◆ Selected passage

Wednesday, December 19, 2012

Christmas Memories

Brandon, Scott and Colby 30 years  ago

          As we get older we look back and remember the fun of being a kid and the wonderful things that happened then.  Christmas was the best time of the year because people made it so for us.   It was a do-it-yourself celebration that brought families and the neighborhood together to celebrate the birth of Christ in a mixture of religious, secular and commercial events.  The homecoming of family and friends, the wonderful seasonal meals and cookies, the reaffirmation of religious beliefs, the gifts for the kids and vacations are what made the memories so strong for all of us.   While growing up in the old days was fun and is great to remember, it should remind us that what we do now with Christmas is making memories for our children and grandchildren.  Are we doing as well as our as our own parents and grandparents did for us?  

Mom enlisted the boys to tie a quilt--not their favorite
job!

          Christmas season began in earnest for us four Hanson boys on the farm when at school and Sunday school we got our “parts” for the Christmas programs.  Both were big events in the neighborhood.  Local schools and churches were the glue that connected the community.

◆ Exercise
Rewrite the part of the Christmas memories text that opens with the words containing "As we get older" and closes with "did for us?", putting "community" in place of "neighborhood". Rely on nothing but the text above.

◆ Information supplied
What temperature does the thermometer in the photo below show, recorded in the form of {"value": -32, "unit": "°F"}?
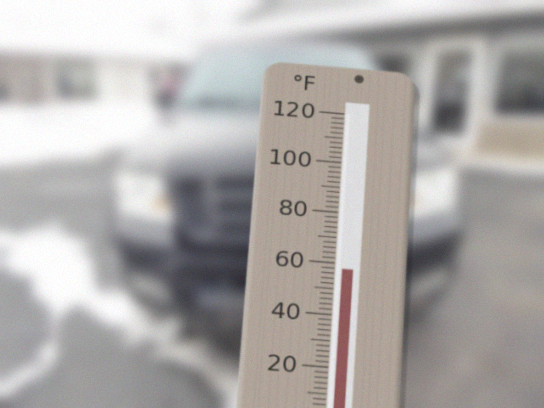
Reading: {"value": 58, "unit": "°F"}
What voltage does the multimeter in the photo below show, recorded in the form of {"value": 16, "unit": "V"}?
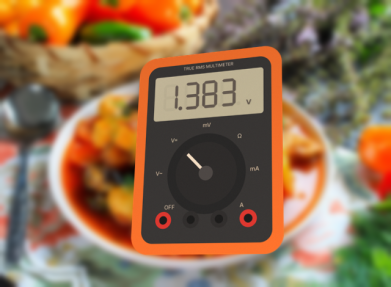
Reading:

◆ Solution to this problem
As we get older we look back and remember the fun of being a kid and the wonderful things that happened then.  Christmas was the best time of the year because people made it so for us.   It was a do-it-yourself celebration that brought families and the community together to celebrate the birth of Christ in a mixture of religious, secular and commercial events.  The homecoming of family and friends, the wonderful seasonal meals and cookies, the reaffirmation of religious beliefs, the gifts for the kids and vacations are what made the memories so strong for all of us.   While growing up in the old days was fun and is great to remember, it should remind us that what we do now with Christmas is making memories for our children and grandchildren.  Are we doing as well as our as our own parents and grandparents did for us?